• _INPUT MATERIAL_:

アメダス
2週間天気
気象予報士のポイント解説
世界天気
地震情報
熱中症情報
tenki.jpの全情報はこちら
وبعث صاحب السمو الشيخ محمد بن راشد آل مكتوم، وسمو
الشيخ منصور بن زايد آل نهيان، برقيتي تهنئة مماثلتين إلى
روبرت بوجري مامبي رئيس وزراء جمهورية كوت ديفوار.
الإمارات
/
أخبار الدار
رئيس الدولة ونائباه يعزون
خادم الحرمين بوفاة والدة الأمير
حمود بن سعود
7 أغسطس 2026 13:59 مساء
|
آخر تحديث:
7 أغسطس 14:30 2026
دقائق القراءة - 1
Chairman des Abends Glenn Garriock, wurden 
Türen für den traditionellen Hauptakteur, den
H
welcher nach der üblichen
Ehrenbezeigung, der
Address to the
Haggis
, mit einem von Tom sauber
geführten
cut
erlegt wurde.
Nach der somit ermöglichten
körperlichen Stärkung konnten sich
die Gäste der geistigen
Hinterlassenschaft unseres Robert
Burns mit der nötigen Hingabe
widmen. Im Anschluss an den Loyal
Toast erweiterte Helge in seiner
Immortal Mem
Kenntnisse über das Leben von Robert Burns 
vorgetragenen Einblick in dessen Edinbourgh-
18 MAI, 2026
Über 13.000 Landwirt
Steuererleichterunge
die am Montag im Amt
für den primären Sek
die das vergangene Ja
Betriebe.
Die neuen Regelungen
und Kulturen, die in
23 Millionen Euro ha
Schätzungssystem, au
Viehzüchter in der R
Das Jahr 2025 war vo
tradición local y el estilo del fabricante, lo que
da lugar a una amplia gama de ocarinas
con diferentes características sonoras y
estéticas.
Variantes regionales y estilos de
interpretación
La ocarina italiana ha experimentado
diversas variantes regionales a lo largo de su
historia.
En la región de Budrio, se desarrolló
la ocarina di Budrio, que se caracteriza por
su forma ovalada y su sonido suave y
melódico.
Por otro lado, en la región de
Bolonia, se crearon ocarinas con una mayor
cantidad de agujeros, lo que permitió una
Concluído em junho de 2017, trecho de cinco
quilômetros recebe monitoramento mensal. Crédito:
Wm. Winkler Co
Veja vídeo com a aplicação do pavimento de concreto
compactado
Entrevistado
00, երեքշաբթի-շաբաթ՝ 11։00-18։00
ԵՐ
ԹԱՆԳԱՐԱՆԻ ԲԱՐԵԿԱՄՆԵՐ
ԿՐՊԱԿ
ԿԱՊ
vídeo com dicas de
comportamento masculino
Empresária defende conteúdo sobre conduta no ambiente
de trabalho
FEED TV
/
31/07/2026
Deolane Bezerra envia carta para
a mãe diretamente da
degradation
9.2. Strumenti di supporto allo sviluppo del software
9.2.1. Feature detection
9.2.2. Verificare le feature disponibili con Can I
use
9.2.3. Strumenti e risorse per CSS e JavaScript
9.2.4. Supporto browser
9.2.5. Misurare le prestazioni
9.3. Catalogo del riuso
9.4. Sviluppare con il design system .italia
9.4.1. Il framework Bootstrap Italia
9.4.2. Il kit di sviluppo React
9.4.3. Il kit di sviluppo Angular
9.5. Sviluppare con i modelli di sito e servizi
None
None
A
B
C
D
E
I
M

• _WHAT YOU HAVE TO DO_: How many lines in the items above contain the word "ocarinas"? Reply with the number alone.

• _WRITTEN REPLY_: 2